▶ Reading passage:
====
A cohort of 100 patients was included between February and September 2021, of which 96 underwent CMR imaging (Supplementary Fig. 1). The median (IQR) time interval between SARS-CoV-2 infection and enrolment was 189 (125, 246) days. Mean age was 45.2 ± 12.8 years. The majority of subjects were females (64%), with a mean BMI of 27.1 ± 5.2 kg/m2. Patients had a high prevalence of hypercholesterolemia and smoking history (20% and 41%, respectively). Baseline characteristics are shown in Table 1.

Table 1.

Baseline characteristics.

Participants 100
Age, y 45.2 ± 12.8
Female, sex 64 (64)
Ethnicity, Caucasian 96 (96)
Blood pressure (systolic), mmHg 133.9 ± 16.4
Blood pressure (diastolic), mmHg 82.2 ± 10.6
Heart rate, bpm 73.0 ± 12.0
Height, m 1.7 ± 0.1
Weight, kg 78.4 ± 17.8
BMI, kg/m2 27.1 ± 5.2
Oxygen saturation, % 97.7 ± 1.2
Temperature, °C 36.5 ± 0.4
Duration since index SARS-CoV-2 diagnosis (days) 189 (125, 246)
History of hypertension 12 (12)
History of diabetes mellitus 1 (1)
History of Hypercholesterolemia 20 (20)
History of Heart failure 0 (0)
History of chronic obstructive pulmonary disease/asthma 7 (7)
History of stroke 1 (1)
History of deep vein thrombosis/pedal oedema 5 (5)
 New onset deep vein thrombosis/pedal oedema 3/5 (60)
History of renal disease 1 (1)
====
▶ Coordinate mapping records:
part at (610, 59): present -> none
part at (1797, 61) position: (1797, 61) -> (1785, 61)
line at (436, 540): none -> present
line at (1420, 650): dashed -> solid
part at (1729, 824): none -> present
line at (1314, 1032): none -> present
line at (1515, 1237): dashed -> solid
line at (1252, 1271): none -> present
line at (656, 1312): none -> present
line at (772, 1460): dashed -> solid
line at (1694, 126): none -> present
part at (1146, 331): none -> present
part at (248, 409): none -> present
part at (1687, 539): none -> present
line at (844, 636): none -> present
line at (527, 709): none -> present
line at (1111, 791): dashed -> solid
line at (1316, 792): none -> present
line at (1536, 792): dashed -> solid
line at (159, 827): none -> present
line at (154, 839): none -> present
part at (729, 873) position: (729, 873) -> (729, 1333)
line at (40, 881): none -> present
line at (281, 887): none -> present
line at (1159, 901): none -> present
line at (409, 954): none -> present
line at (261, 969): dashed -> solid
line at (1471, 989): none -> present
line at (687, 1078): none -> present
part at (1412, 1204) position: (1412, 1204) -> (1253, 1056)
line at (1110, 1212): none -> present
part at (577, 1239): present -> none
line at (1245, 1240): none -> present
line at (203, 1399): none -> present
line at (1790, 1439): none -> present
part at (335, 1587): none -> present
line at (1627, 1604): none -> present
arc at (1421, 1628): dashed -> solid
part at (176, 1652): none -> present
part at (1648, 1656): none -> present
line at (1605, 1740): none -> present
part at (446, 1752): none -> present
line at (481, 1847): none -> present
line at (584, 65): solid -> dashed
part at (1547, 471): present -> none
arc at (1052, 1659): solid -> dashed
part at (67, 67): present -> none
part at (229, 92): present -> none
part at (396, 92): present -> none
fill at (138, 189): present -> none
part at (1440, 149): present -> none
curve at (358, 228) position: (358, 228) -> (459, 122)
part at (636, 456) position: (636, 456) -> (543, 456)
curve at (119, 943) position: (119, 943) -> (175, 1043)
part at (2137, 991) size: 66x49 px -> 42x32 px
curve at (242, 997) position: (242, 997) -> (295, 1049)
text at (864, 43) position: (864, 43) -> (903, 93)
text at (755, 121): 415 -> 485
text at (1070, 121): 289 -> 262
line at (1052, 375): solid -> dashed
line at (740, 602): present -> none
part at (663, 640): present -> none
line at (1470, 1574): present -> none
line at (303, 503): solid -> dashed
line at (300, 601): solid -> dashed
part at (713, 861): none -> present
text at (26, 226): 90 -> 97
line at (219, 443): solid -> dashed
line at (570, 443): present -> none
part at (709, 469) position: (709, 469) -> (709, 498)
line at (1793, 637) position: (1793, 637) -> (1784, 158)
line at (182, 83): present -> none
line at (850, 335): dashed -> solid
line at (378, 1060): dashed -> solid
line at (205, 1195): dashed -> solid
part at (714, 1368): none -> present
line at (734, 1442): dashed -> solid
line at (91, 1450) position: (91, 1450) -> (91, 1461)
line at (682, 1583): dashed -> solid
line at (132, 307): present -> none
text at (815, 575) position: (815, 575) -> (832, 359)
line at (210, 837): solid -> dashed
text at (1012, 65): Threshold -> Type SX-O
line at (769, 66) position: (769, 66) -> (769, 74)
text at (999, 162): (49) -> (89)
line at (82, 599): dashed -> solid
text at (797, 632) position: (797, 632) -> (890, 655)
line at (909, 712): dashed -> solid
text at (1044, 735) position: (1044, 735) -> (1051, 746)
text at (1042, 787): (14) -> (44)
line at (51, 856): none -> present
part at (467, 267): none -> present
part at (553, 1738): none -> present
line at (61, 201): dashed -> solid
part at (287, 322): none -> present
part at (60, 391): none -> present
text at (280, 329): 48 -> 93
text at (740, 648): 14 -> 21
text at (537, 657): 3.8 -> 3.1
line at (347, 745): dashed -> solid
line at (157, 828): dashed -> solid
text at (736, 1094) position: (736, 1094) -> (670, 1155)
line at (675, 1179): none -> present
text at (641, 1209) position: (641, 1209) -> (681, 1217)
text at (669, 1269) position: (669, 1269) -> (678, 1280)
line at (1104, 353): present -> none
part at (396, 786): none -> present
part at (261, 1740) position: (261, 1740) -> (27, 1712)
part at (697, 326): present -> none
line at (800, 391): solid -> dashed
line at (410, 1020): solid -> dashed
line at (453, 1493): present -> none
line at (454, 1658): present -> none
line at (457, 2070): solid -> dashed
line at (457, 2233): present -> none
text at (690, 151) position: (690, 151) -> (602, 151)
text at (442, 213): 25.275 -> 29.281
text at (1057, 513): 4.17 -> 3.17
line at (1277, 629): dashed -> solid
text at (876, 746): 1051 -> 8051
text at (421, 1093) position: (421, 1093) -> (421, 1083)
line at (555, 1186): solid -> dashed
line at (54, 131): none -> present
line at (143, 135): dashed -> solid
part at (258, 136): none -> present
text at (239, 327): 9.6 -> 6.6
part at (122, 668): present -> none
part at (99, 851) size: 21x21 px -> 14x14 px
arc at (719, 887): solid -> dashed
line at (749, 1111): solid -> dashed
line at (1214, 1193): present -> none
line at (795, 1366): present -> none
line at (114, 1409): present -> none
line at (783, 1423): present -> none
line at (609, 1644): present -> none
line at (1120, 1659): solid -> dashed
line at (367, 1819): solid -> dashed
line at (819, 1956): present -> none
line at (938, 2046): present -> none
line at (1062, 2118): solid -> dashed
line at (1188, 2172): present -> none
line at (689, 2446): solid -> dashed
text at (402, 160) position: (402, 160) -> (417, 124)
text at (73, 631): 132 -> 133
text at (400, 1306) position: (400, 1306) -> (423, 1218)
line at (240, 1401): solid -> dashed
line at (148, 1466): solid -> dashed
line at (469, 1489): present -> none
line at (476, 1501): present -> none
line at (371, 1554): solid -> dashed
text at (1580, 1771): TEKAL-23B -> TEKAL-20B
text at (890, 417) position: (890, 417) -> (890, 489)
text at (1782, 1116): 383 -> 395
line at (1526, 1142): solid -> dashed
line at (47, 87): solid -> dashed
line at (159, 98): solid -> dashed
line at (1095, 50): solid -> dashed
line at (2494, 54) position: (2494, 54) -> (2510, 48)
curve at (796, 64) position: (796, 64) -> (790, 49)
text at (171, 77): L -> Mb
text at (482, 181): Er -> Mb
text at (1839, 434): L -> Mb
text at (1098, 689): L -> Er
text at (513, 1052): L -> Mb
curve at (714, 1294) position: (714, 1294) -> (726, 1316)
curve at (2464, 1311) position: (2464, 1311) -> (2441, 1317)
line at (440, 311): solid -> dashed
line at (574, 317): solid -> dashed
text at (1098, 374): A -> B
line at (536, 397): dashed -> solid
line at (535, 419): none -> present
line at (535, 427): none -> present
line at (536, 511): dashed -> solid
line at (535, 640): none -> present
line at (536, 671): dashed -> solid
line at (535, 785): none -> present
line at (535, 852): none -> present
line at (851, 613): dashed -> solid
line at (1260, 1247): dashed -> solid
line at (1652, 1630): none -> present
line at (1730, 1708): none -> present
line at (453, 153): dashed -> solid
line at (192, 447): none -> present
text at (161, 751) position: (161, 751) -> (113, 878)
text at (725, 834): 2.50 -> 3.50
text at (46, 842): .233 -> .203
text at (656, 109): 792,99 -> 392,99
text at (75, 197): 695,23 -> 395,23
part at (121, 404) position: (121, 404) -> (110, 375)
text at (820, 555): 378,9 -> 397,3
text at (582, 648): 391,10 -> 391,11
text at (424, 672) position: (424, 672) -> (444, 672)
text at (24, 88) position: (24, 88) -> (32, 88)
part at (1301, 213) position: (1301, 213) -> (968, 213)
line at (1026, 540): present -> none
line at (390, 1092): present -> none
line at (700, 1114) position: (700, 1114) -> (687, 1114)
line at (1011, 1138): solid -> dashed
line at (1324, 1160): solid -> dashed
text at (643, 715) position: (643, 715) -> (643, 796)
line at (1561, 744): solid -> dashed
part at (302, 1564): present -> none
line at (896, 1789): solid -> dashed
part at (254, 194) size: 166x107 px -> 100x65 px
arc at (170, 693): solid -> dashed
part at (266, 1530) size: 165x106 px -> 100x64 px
====
▶ What this task involves:
Extend the text on the SARS-CoV-2 patient cohort, starting right after its last line, "History of renal disease 1 (1)".

▶ Task output:
History of liver disease 1 (1)
History of smoking 41 (41)
 Current 9/41 (22)
 Ex-smoker 32/41 (78)
Average alcohol intake (units/week) 8.3 ± 7.9
Family history of premature coronary artery disease 17 (17)
Long-term medications
 Aspirin 3 (3)
 Anticoagulants 3 (3)
 Angiotensin II receptor blockers 5 (5)
 Angiotensin-converting enzyme inhibitor 1 (1)
 Calcium channel blocker 3 (3)
 Lipid-lowering therapy 7 (7)
 Colchicine 2 (2)
 Antiarrhythmics 2 (2)
SARS-CoV-2 infection
 Hospitalized for index SARS-CoV-2 infection 14 (14)
  Ventilatory support 3/14 (21)
  Invasive 1/3 (33)
 Hospitalization length (days) 3 (1, 6.75)
 Non-cardiac symptoms since infection
  Fever, % (persistent, resolved, never) 3, 50, 47
  Sore throat, % (persistent, resolved, never) 2, 29, 69
  Cough, % (persistent, resolved, never) 4, 49, 47
  Myalgia, % (persistent, resolved, never) 11, 63, 26
  Loss of sense of smell, % (persistent, resolved, never) 17, 32, 51
  Loss of sense of taste, % (persistent, resolved, never) 15, 31, 54
  Fatigue/Malaise, % (persistent, resolved, never) 43, 43, 14
  Headache, % (persistent, resolved, never) 22, 44, 34
  Rash, % (persistent, resolved, never) 1, 9, 90
  GI disturbance, % (persistent, resolved, never) 6, 33, 61
 Symptom severity during infection
  Severe 18 (18)
  Moderate 35 (35)
  Mild 43 (43)
  None 4 (4)
Vaccination status
 Vaccinated for SARS-CoV-2 at index visit (at least one dose) 60 (60)
  Only one dose 18/60 (30)
  Fully vaccinated 44/60 (73.3)
 Type of vaccine
  Pfizer 34/60 (56.7)
  AstraZeneca 21/60 (35)
  Moderna 3/60 (5)
  Janssen 2/60 (3.3)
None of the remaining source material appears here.